Page extract:
Rejuvenation of the folk elements in Mohiniyattam
(By Natana Kaisiki, the Mohiniyattam Dept. of Natana Kairali, Irinjalakuda)
by Nirmala Paniker, Irinjalakuda
Mohiniyattam is a beautiful dance form of the Kerala women and it is one of the classical dance forms of India. Among the various styles (vrthis) detailed by Bharatamuni in his Natyasastra, Mohiniyattam most resembles the Kaisiki (graceful) type. It has often been said that the movements of the limbs and body of a Mohiniyattam danseuse should be gentle and graceful like the waves in a calm sea or the swaying of the paddy field, in the breeze.
The Hero - Heroine or Jeevatma- Paramatma aspect of the present day Mohiniyattam items only makes it possible to think that it has some connection with the Devadasi cult. Even though danseuses and dance forms were attached to Kerala temples from ancient times, many scholars are of the opinion that the Devadasi system did not flourish as a prominent culture in Kerala like the neighboring states Tamil Nadu, Karnataka etc. The reason may be because Kerala already had a well established system of female dancers attached to the ancient type of rituals and worship.
In 1930's at Kerala Kalamandalam, Sri Vallathol Narayana Menon and Sri Manakulam Mukunda Raja took initiative and started a course in Mohiniyattam and that was the beginning of the revival of the present day Mohiniyattam. Those days the Mohiniyattam danseuses used to perform Cholkettu, Swarajathi, Varnam, Padam, Thillana Sloka, Saptam, Polikali, Kurathy, Easal, Chandanam, Mukkuthy and Kummy etc. Due to some social reasons, all items were not included in the syllabus of Mohiniyattam at Kerala Kalamandalam.

Task directions:
Copy the stretch of the Mohiniyattam article from "by Nirmala Paniker, Irinjalakuda" through "in the breeze." word for word. The records after this point are material of their own and are not connected to the Mohiniyattam article.

Source information:
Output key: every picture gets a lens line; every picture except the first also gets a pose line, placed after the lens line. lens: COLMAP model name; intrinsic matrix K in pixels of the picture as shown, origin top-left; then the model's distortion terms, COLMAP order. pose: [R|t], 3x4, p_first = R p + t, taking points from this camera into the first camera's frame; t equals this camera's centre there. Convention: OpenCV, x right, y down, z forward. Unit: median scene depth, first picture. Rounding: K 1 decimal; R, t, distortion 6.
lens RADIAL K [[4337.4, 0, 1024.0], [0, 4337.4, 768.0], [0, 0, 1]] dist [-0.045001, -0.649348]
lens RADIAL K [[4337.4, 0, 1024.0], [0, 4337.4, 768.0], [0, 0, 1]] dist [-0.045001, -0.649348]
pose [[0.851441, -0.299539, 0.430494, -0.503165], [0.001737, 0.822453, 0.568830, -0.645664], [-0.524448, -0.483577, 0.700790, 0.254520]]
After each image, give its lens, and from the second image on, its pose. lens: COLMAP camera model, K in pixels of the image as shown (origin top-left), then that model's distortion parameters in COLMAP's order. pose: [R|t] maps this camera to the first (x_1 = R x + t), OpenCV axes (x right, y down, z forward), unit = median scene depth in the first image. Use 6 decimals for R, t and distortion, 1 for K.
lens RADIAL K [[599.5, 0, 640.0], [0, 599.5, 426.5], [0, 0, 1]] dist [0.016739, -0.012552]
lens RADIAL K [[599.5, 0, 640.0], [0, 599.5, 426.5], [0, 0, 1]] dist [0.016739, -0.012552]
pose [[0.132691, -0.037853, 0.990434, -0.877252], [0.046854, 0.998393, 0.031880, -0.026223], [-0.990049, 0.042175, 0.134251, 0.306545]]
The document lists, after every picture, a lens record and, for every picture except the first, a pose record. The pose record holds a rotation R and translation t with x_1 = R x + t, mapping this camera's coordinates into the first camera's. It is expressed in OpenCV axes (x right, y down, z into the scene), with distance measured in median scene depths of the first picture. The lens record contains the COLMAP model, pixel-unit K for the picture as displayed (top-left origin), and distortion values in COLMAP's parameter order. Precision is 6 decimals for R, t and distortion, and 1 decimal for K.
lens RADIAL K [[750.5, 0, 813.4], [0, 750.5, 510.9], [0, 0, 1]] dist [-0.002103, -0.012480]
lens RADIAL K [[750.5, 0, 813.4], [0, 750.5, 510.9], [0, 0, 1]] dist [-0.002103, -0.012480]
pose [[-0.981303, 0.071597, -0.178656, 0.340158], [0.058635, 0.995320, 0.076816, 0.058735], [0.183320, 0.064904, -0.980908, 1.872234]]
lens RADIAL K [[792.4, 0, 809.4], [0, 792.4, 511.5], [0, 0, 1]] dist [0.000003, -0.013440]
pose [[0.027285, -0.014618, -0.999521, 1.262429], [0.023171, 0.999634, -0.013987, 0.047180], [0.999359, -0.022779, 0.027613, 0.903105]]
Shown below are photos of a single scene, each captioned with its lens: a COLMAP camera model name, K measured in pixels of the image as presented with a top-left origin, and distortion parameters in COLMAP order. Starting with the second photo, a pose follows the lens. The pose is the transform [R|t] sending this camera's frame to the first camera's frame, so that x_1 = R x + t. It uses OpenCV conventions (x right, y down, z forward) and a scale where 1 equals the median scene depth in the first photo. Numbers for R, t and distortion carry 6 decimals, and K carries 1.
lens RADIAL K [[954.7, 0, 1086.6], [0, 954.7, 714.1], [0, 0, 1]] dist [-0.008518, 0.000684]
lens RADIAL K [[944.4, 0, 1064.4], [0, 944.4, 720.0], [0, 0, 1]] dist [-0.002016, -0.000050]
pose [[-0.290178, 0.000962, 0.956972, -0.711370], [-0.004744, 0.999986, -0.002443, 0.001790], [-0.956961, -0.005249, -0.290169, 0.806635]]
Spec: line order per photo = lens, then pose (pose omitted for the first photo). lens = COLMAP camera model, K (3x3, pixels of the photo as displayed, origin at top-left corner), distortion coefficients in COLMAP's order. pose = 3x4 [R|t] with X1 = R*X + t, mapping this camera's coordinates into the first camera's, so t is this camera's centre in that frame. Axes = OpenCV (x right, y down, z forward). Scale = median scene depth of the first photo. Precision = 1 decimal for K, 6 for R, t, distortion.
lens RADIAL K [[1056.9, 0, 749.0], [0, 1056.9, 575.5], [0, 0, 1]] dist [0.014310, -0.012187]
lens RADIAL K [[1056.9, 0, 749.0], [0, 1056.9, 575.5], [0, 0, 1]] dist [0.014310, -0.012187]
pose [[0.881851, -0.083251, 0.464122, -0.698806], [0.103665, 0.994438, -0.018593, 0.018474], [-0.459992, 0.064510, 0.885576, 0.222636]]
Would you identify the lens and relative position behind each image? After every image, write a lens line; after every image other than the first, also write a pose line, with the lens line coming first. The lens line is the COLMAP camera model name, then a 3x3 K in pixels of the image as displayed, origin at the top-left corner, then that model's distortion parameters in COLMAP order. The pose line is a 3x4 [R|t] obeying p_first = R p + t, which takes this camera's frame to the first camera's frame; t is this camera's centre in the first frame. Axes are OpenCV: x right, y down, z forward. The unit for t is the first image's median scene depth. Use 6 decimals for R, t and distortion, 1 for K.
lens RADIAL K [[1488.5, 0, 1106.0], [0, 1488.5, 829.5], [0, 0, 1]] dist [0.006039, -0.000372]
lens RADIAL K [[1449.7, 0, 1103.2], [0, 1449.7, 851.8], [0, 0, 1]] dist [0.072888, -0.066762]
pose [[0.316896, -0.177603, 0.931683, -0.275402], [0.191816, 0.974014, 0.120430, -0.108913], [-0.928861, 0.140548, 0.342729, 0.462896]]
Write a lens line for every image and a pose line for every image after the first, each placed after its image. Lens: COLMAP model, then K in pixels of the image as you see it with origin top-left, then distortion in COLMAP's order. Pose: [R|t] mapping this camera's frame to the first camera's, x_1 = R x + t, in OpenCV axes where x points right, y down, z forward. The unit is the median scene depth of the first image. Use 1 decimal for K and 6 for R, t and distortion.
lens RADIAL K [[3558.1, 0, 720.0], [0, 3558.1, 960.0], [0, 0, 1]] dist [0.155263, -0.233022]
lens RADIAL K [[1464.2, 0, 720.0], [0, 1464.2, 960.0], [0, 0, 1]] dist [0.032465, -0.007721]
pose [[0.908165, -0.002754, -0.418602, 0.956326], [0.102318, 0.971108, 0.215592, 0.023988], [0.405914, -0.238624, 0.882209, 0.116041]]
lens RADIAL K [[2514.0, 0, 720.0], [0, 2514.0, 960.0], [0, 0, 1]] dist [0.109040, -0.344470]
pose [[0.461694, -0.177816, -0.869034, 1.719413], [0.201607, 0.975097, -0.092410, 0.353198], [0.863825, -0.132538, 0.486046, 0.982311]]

Finished task:
by Nirmala Paniker, Irinjalakuda
Mohiniyattam is a beautiful dance form of the Kerala women and it is one of the classical dance forms of India. Among the various styles (vrthis) detailed by Bharatamuni in his Natyasastra, Mohiniyattam most resembles the Kaisiki (graceful) type. It has often been said that the movements of the limbs and body of a Mohiniyattam danseuse should be gentle and graceful like the waves in a calm sea or the swaying of the paddy field, in the breeze.